WRITTEN TASK
May I have the lines from the one containing "at the very" to the end of the entries, returned exactly and with nothing else?

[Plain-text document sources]
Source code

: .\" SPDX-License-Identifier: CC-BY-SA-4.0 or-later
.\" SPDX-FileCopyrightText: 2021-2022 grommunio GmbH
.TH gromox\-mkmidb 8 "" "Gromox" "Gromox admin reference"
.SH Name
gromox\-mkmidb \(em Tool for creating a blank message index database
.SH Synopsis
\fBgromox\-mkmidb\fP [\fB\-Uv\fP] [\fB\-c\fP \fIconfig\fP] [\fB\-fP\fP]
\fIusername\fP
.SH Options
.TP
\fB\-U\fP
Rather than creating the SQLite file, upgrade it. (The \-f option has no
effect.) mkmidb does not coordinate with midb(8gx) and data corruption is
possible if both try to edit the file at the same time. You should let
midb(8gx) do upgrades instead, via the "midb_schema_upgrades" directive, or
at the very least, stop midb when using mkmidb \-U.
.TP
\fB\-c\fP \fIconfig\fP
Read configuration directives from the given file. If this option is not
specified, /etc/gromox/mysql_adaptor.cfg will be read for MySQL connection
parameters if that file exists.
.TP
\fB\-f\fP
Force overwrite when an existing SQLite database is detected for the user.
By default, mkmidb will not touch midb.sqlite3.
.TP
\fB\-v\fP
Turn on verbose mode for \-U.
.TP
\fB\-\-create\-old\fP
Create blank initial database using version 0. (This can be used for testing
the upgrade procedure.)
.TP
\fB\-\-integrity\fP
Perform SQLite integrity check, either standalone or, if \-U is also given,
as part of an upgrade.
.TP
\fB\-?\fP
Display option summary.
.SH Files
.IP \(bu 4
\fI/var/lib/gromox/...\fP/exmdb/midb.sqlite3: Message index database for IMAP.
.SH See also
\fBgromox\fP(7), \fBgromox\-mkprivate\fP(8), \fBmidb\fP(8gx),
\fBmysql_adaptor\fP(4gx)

RESPONSE BELOW
at the very least, stop midb when using mkmidb \-U.
.TP
\fB\-c\fP \fIconfig\fP
Read configuration directives from the given file. If this option is not
specified, /etc/gromox/mysql_adaptor.cfg will be read for MySQL connection
parameters if that file exists.
.TP
\fB\-f\fP
Force overwrite when an existing SQLite database is detected for the user.
By default, mkmidb will not touch midb.sqlite3.
.TP
\fB\-v\fP
Turn on verbose mode for \-U.
.TP
\fB\-\-create\-old\fP
Create blank initial database using version 0. (This can be used for testing
the upgrade procedure.)
.TP
\fB\-\-integrity\fP
Perform SQLite integrity check, either standalone or, if \-U is also given,
as part of an upgrade.
.TP
\fB\-?\fP
Display option summary.
.SH Files
.IP \(bu 4
\fI/var/lib/gromox/...\fP/exmdb/midb.sqlite3: Message index database for IMAP.
.SH See also
\fBgromox\fP(7), \fBgromox\-mkprivate\fP(8), \fBmidb\fP(8gx),
\fBmysql_adaptor\fP(4gx)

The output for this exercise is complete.